Hong Kong Shoe Shop(香港鞋店), Muntri Street

Hong Kong Shoe Shop(香港鞋店), located at corner of Muntri Street and Leith Street. An old shoe shop found by Wong Sam Chye(檳城鞋王黃三才). Jimmy Choo(周仰傑 worked here and apprentice from the owner of the shop prior to his departure to London. This ‘one in a million’ guy is a Penang Hakka Chinese, born into a family of cobbler. Became a shoe designer (he even created his first pairs at the age of 11) and moved to London. His life voyages which liken a typical Chinese movie where a small town boy make it big in London, to an international fame. The brand is best known for its exquisitely hand-made, incredibly expensive shoes and handbags. Jimmy Choo is a world famous shoe designer, a proud son of Penang. He was once an apprentice in Hong Kong Shoe Store, Muntri Street. He is a ex-student of Shih Chung School at Love Lane(which was also found by Hakka Chinese).

Related articles

1 George Alexander William Leith,
2.Days Gone By: Growing up in Penang(2007), by Christine Wu Ramsay, published by Areca Books, Penang(written by the great-granddaughter of Leong Fee)
3. Jalan Tye Kee Yoon,
4. Jimmy Choo – From Penang to London-based Billionaire, by Zul,
5. Official website of Blue Mansion,
6. The House of Lim, interesting blog on Lim family, it was part of Penang history, highly recommended).
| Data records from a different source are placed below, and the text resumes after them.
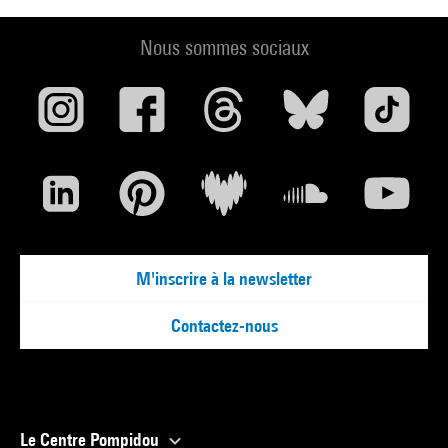
quelques brèves séquences de
tracteurs et moissonneuses jouent
Nous sommes sociaux
le rôle de précautions oratoires.”
Jacques Rivette, “ Cahiers du
cinéma”, n° 20, février 1953
SAMEDI 7 DÉCEMBRE–15H
VENDREDI 10 JANVIER–20H30
DIMANCHE 16 FÉVRIER–15H
M'inscrire à la newsletter
Contactez-nous
Le Centre Pompidou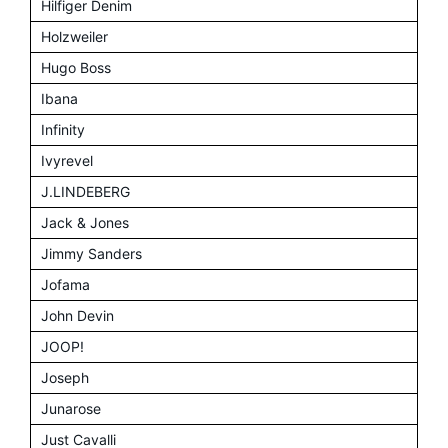
Hilfiger Denim
Holzweiler
Hugo Boss
Ibana
Infinity
Ivyrevel
J.LINDEBERG
Jack & Jones
Jimmy Sanders
Jofama
John Devin
JOOP!
Joseph
Junarose
Just Cavalli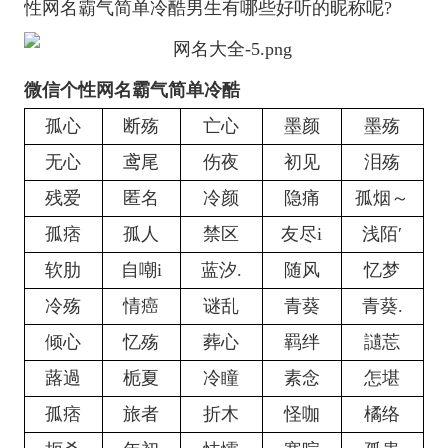
性网名霸气简单冷酷男生有哪些好听的昵称呢?
微信个性网名霸气简单冷酷
孤心
断殇
亡心
墨颜
墨殇
无心
鸢尾
伤夜
初见
泪殇
残爱
匿名
冷颜
隐痛
孤烟～
孤痞
孤人
禁区
友尽i
浅陌′
软肋
自嘲i
蓝汐.
随风
忆梦
冷殇
情癌
谜乱
青葵
青葵.
倾心
忆殇
葬心
羁绊
讉莣
蕗過
栀夏
冷瞳
素念
怎堪
孤痞
旅者
折木
怪咖
橘络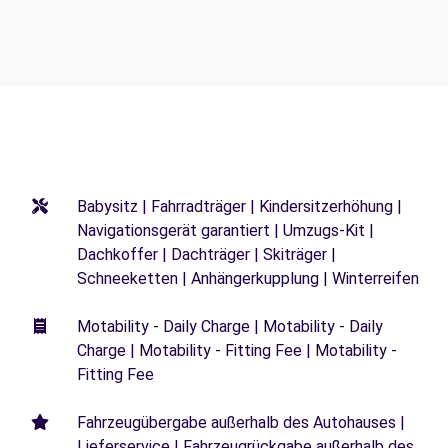
Babysitz | Fahrradträger | Kindersitzerhöhung |
Navigationsgerät garantiert | Umzugs-Kit |
Dachkoffer | Dachträger | Skiträger |
Schneeketten | Anhängerkupplung | Winterreifen
Motability - Daily Charge | Motability - Daily
Charge | Motability - Fitting Fee | Motability -
Fitting Fee
Fahrzeugübergabe außerhalb des Autohauses |
Lieferservice | Fahrzeugrückgabe außerhalb des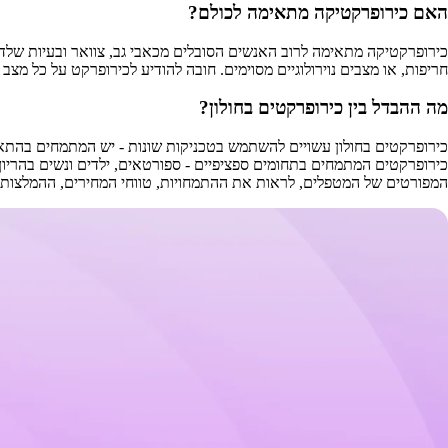
האם כירופרקטיקה מתאימה לכולם?
כירופרקטיקה מתאימה לרוב האנשים הסובלים מכאבי גב, צוואר ובעיות שלד-שר
חריפות, או מצבים נוירולוגיים מסוימים. חובה להודיע לכירופרקט על כל מצב רפואי ותרופות. בדיקת רנטגן לעיתים נדר
מה ההבדל בין כירופרקטים בחולון?
המפורטים של המטפלים, לראות את ההתמחויות, טווחי המחירים, ההמלצות ו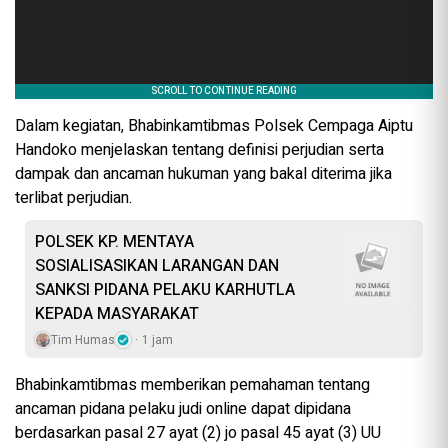
Dalam kegiatan, Bhabinkamtibmas Polsek Cempaga Aiptu
Handoko menjelaskan tentang definisi perjudian serta
dampak dan ancaman hukuman yang bakal diterima jika
terlibat perjudian.
POLSEK KP. MENTAYA
SOSIALISASIKAN LARANGAN DAN
SANKSI PIDANA PELAKU KARHUTLA
KEPADA MASYARAKAT
Tim Humas
1 jam
Bhabinkamtibmas memberikan pemahaman tentang
ancaman pidana pelaku judi online dapat dipidana
berdasarkan pasal 27 ayat (2) jo pasal 45 ayat (3) UU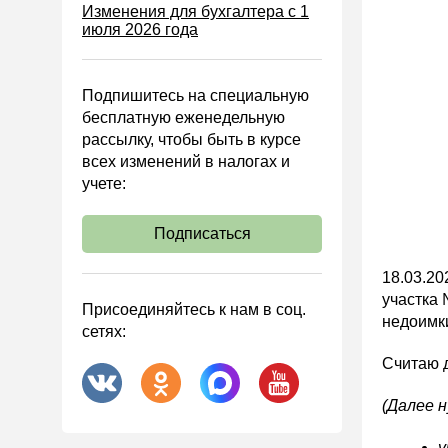
Изменения для бухгалтера с 1
июля 2026 года
Управленческий учет
Анализ хозяйственной
деятельности (АХД)
Подпишитесь на специальную
Охрана труда и аттестация
бесплатную еженедельную
рассылку, чтобы быть в курсе
Охрана труда
всех изменений в налогах и
Валютные операции
учете:
Налоговая система РФ
Подписаться
Налоговое планирование
Финансовый контроль
18.03.20
участка 
Договоры
Присоединяйтесь к нам в соц.
недоимки
сетях:
ООО
Считаю 
АО
Госзакупки
(Далее 
Инвестиции
у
  1. 家在蓮花河四合院(2009), 方夢, 星洲日報/文藝春秋, 2009.04.26,

    A beautiful Chinese article or Shanwen, by the author if you can understand Chinese. The article is on the story of Cheong Fatt Tze Mansion, the days when the rooms of the mansion were rented out to multiple tenants.
    To understand the life in those days.

  2. How do you know it is not 蓮花湖, also pronounced lian5-hoa1-ho5 ?

  3. Cathay Hotel used to be a family home calledcp the Venus. It was built by my great-great-grandfather, Yeoh Ooi Gark.

  4. I used to live in 52 Leith St! Great Shanghai Dry Cleaning was my dad's shop! He had clients from ordinary folks, professionals to dignitaries and famous Penang public figures.

    The location where the Oriental Hotel is now was a raised green piece of land with a big round water feature in the middle. There were metal pipes that stuck out that used to produce water fountains and in the pool were water lilies. According to my mom it was built to celebrate Queen Elizabeth's ascension to the throne. Kids in the neighborhood used to play there with adults supervising them and socializing in the evening.

    The triangular cemented part right infront of Odeon cinema was a round-about. People used to sit around there, too to watch the cars and trams going by! It was a busy street and we kids had to be ever so careful crossing the street between the green piece of land to the round-about or to cross over to Odeon to get an ice-ball from the Indian vendor at the side lane of the cinema.

    Great Shanghai Dry Cleaning was a place the Shanghainese seamen (from German, US merchant ships) who called at the Free Port then to get the richshaw 'apeh' to take them to "somewhere familiar". They showed up at the shop and my dad would feel like they were family and take them out to have a good local dinner and I would tag along ;-) They all spoke Shanghainese. Some times we got invited to go on board the merchant ships when we dropped then off at Weld Quay.
    The good old days in Leith Street!